Despite geopolitical tensions, near-term oil and gas supplies appear ample, keeping oil prices stable in the $60–$65 per barrel range. A wave of new liquefied natural gas (LNG) capacity—totaling 300 billion cubic meters per year by 2030—is expected to lift global supply by 50%. The United States and Qatar together account for about 70% of this new capacity.
Yet, the WEO cautions against complacency: weak transition policies or unexpected demand rebounds could rapidly absorb excess capacity, exposing markets once again to volatility.

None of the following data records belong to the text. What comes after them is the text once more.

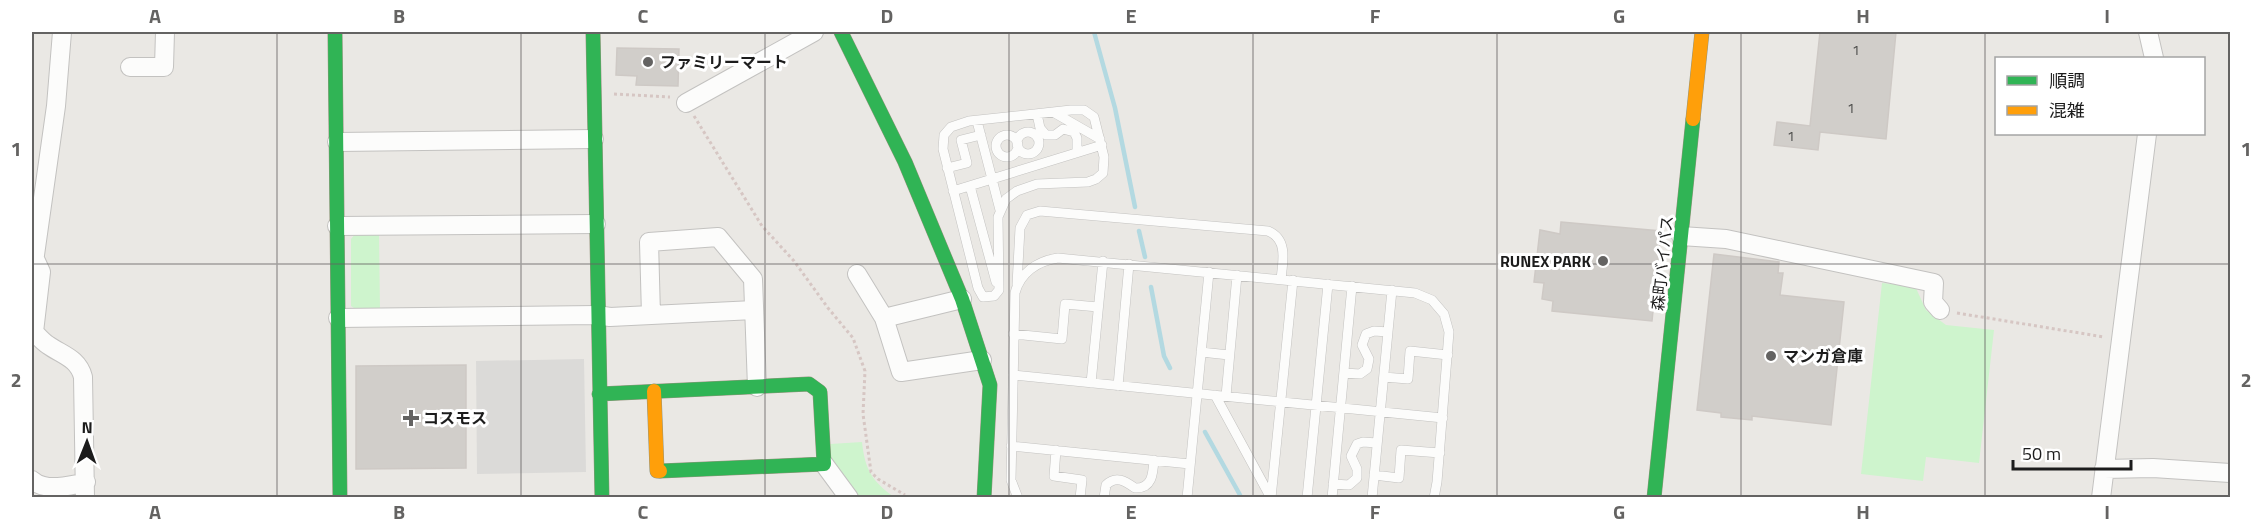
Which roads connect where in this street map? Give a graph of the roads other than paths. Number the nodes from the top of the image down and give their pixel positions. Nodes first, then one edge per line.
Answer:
1 (62, 32) edge
2 (165, 32) edge
3 (335, 32) edge
4 (593, 32) edge
5 (813, 32) edge
6 (841, 32) edge
7 (1702, 32) edge
8 (2148, 32) edge
9 (2154, 57) edge
10 (130, 67) dead end
11 (686, 103) road end
12 (1053, 112) junction
13 (1037, 114) junction
14 (1025, 115) junction
15 (1004, 118) junction
16 (977, 121) junction
17 (1027, 133) junction
18 (981, 135) junction
19 (1005, 135) junction
20 (2147, 135) edge
21 (594, 139) junction
22 (337, 142) junction
23 (1101, 142) junction
24 (1017, 144) junction
25 (1077, 152) junction
26 (947, 168) junction
27 (992, 179) junction
28 (970, 186) junction
29 (953, 191) junction
30 (1000, 210) junction
31 (596, 224) junction
32 (337, 226) junction
33 (1681, 236) junction
34 (1103, 261) junction
35 (1129, 264) junction
36 (33, 266) edge
37 (1209, 272) junction
38 (857, 274) dead end
39 (1237, 275) junction
40 (1281, 279) junction
41 (1293, 280) junction
42 (1328, 284) junction
43 (1352, 286) junction
44 (1017, 287) junction
45 (1392, 290) junction
46 (998, 292) junction
47 (962, 299) junction
48 (1098, 307) junction
49 (754, 310) junction
50 (1940, 310) road end
51 (597, 315) junction
52 (651, 315) junction
53 (338, 318) junction
54 (884, 318) junction
55 (1388, 332) junction
56 (1013, 334) junction
57 (1201, 352) junction
58 (1229, 355) junction
59 (1448, 355) junction
60 (982, 360) junction
61 (1344, 373) junction
62 (1012, 375) junction
63 (1384, 377) junction
64 (1091, 383) junction
65 (1118, 386) junction
66 (757, 387) junction
67 (654, 391) junction
68 (599, 393) junction
69 (1197, 393) junction
70 (1215, 395) junction
71 (1226, 396) junction
72 (1281, 402) junction
73 (1317, 405) junction
74 (1341, 408) junction
75 (1380, 412) junction
76 (1443, 418) junction
77 (1377, 443) junction
78 (1011, 446) junction
79 (1056, 450) junction
80 (1440, 453) junction
81 (1154, 460) junction
82 (824, 464) junction
83 (1190, 464) junction
84 (2104, 469) junction
85 (2230, 473) edge
86 (1374, 475) junction
87 (32, 480) edge
88 (1334, 484) junction
89 (86, 490) edge
90 (340, 498) edge
91 (602, 498) edge
92 (849, 498) edge
93 (984, 498) edge
94 (1018, 498) edge
95 (1080, 498) edge
96 (1104, 498) edge
97 (1187, 498) edge
98 (1271, 498) edge
99 (1307, 498) edge
100 (1332, 498) edge
101 (1372, 498) edge
102 (1434, 498) edge
103 (1654, 498) edge
104 (2101, 498) edge

1 - 36 street
2 - 10 street
3 - 22 street
4 - 21 street
5 - 11 street
6 - 47 street
7 - 33 street, 森町バイパス
8 - 9 street
12 - 13 lane
12 - 23 lane
12 - 23 lane
13 - 14 lane
13 - 25 lane
14 - 15 lane
14 - 17 lane
15 - 16 lane
15 - 19 lane
16 - 18 lane
16 - 26 lane
17 - 24 lane
17 - 24 lane
18 - 26 lane
18 - 27 lane
19 - 24 lane
19 - 24 lane
20 - 84 street
21 - 22 street
21 - 31 street
22 - 32 street
23 - 25 lane
23 - 30 lane
25 - 27 lane
26 - 29 lane
27 - 28 lane
27 - 30 lane
28 - 29 lane
28 - 46 lane
29 - 46 lane
30 - 46 lane
31 - 32 street
31 - 51 street
32 - 53 street
33 - 50 street
33 - 103 street, 森町バイパス
34 - 35 lane
34 - 44 lane
34 - 48 lane
35 - 37 lane
35 - 65 lane
36 - 89 street
37 - 39 lane
37 - 57 lane
38 - 54 street
39 - 40 lane
39 - 58 lane
40 - 41 lane
40 - 44 lane
41 - 42 lane
41 - 72 lane
42 - 43 lane
42 - 73 lane
43 - 45 lane
43 - 61 lane
44 - 56 lane
45 - 55 lane
45 - 59 lane
47 - 54 street
47 - 60 street
48 - 56 lane
48 - 64 lane
49 - 52 street
49 - 52 street
49 - 66 street
51 - 52 street
51 - 53 street
51 - 68 street
53 - 90 street
54 - 60 street
55 - 61 lane
55 - 63 lane
56 - 62 lane
57 - 58 lane
57 - 69 lane
58 - 71 lane
59 - 63 lane
59 - 76 lane
60 - 93 street
61 - 74 lane
62 - 64 lane
62 - 78 lane
63 - 75 lane
64 - 65 lane
65 - 69 lane
66 - 67 street
66 - 82 street
67 - 68 street
67 - 82 street
68 - 91 street
69 - 70 lane
69 - 83 lane
70 - 71 lane
70 - 98 lane
71 - 72 lane
72 - 73 lane
72 - 98 lane
73 - 74 lane
73 - 99 lane
74 - 75 lane
74 - 88 lane
75 - 76 lane
75 - 77 lane
76 - 80 lane
77 - 86 lane
77 - 88 lane
78 - 79 lane
78 - 94 lane
79 - 81 lane
79 - 95 lane
80 - 86 lane
80 - 102 lane
81 - 83 lane
81 - 96 lane
82 - 92 street
83 - 97 lane
84 - 85 street
84 - 104 street
86 - 101 lane
87 - 89 street
88 - 100 lane

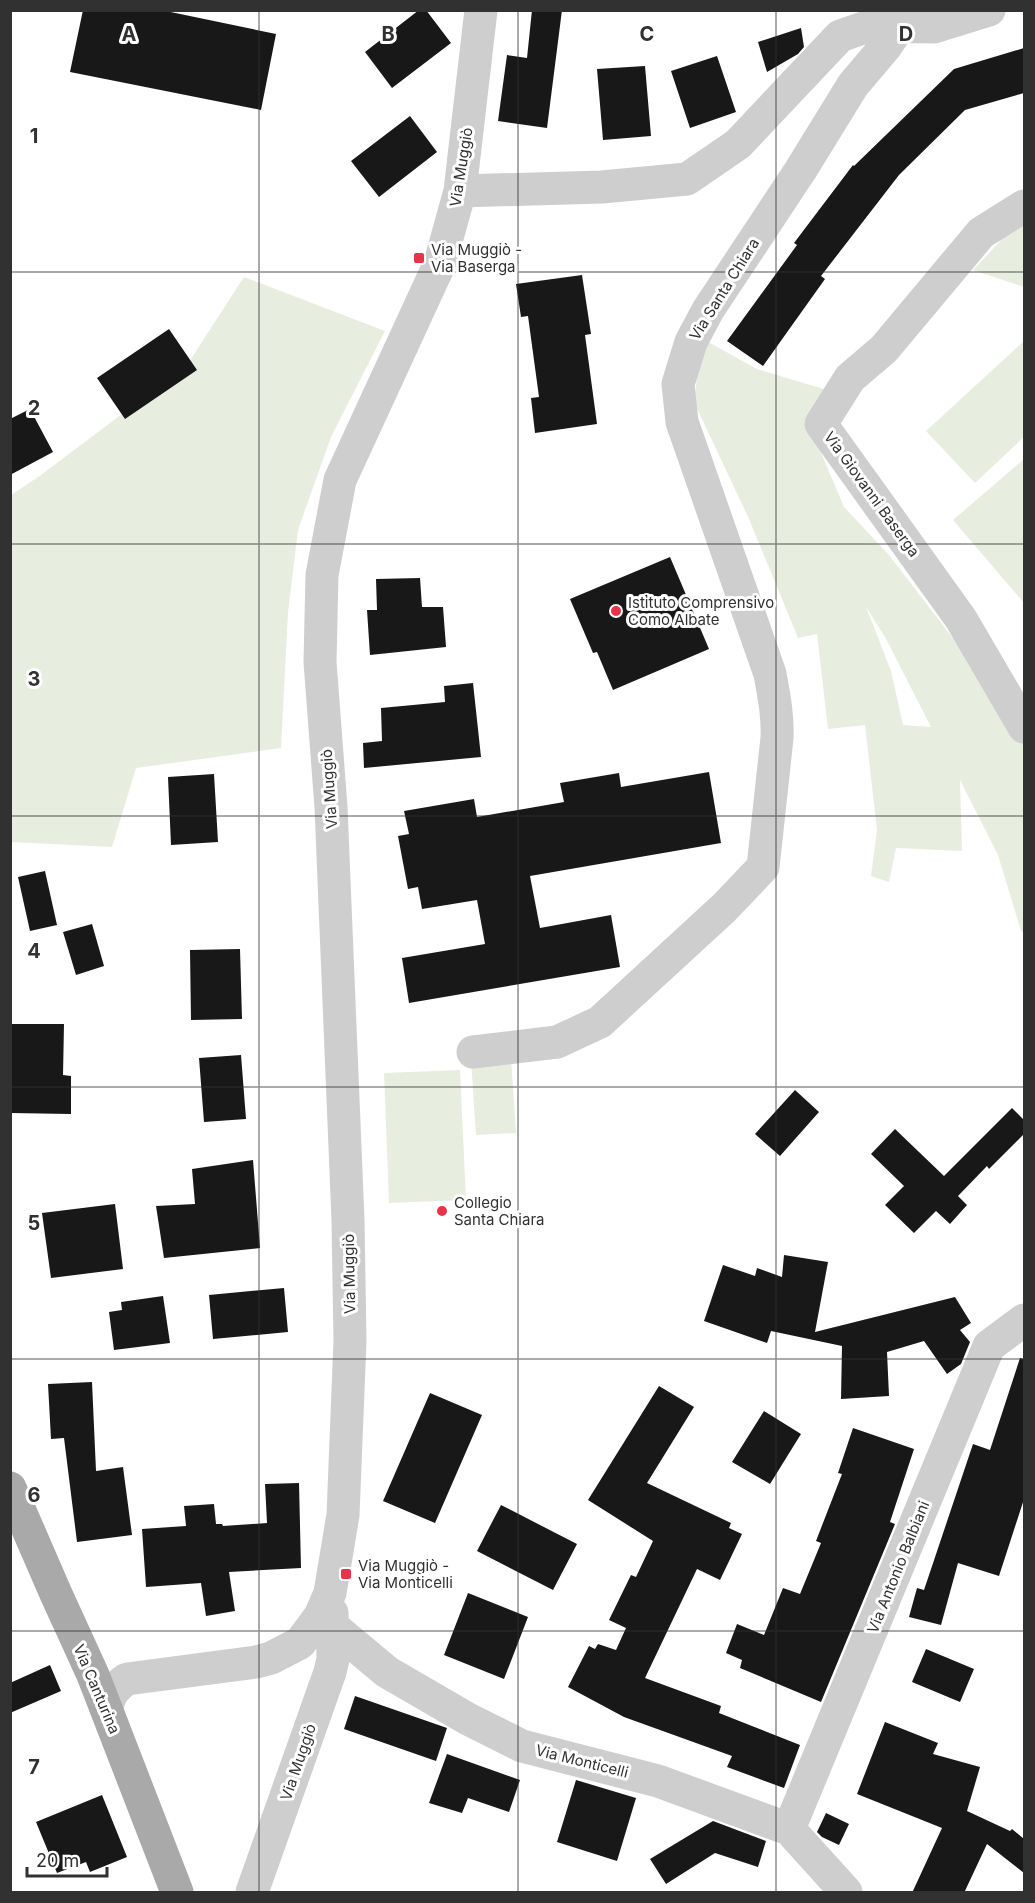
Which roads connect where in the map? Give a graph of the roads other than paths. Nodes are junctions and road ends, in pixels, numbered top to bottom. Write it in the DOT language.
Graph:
graph roads {
  1 [pos="481,10"];
  2 [pos="989,10"];
  3 [pos="897,19"];
  4 [pos="460,191"];
  5 [pos="1024,206"];
  6 [pos="1024,727"];
  7 [pos="473,1052"];
  8 [pos="1024,1320"];
  9 [pos="10,1488"];
  10 [pos="328,1612"];
  11 [pos="82,1652"];
  12 [pos="134,1678"];
  13 [pos="107,1710"];
  14 [pos="789,1829"];
  15 [pos="177,1893"];
  16 [pos="252,1893"];
  17 [pos="846,1893"];
  1 -- 4 [label="street, Via Muggiò"];
  2 -- 3 [label="street"];
  3 -- 4 [label="street"];
  3 -- 7 [label="street, Via Santa Chiara"];
  4 -- 10 [label="street, Via Muggiò"];
  5 -- 6 [label="street, Via Giovanni Baserga"];
  8 -- 14 [label="street, Via Antonio Balbiani"];
  9 -- 11 [label="main road, Via Canturina"];
  10 -- 12 [label="street, Via Muggiò"];
  10 -- 14 [label="street, Via Monticelli"];
  10 -- 16 [label="street, Via Muggiò"];
  11 -- 12 [label="street"];
  11 -- 13 [label="main road, Via Canturina"];
  12 -- 13 [label="street, Via Muggiò"];
  13 -- 15 [label="main road, Via Canturina"];
  14 -- 17 [label="street, Via Monticelli"];
}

Two core goals, universal energy access and climate stabilization, remain unmet. Nearly 730 million people still lack electricity, and 2 billion rely on biomass and other polluting fuels for cooking. A new IEA scenario outlines how universal access could be achieved by 2035 for electricity and 2040 for clean cooking, with liquid petroleum gas (LPG) playing a transitional role.
All scenarios in WEO-2025 see the world surpassing the 1.5°C threshold in the short term, even under accelerated decarbonization. The net-zero pathway by 2050 remains technically achievable but increasingly constrained by slow policy implementation and infrastructure bottlenecks.
Energy systems are already under strain from rising climate impacts. In 2023 alone, disruptions to critical energy infrastructure affected over 200 million households, with grid failures responsible for 85% of incidents. The IEA warns that resilience, both physical and cyber, must now be treated as a central pillar of energy security, not an afterthought.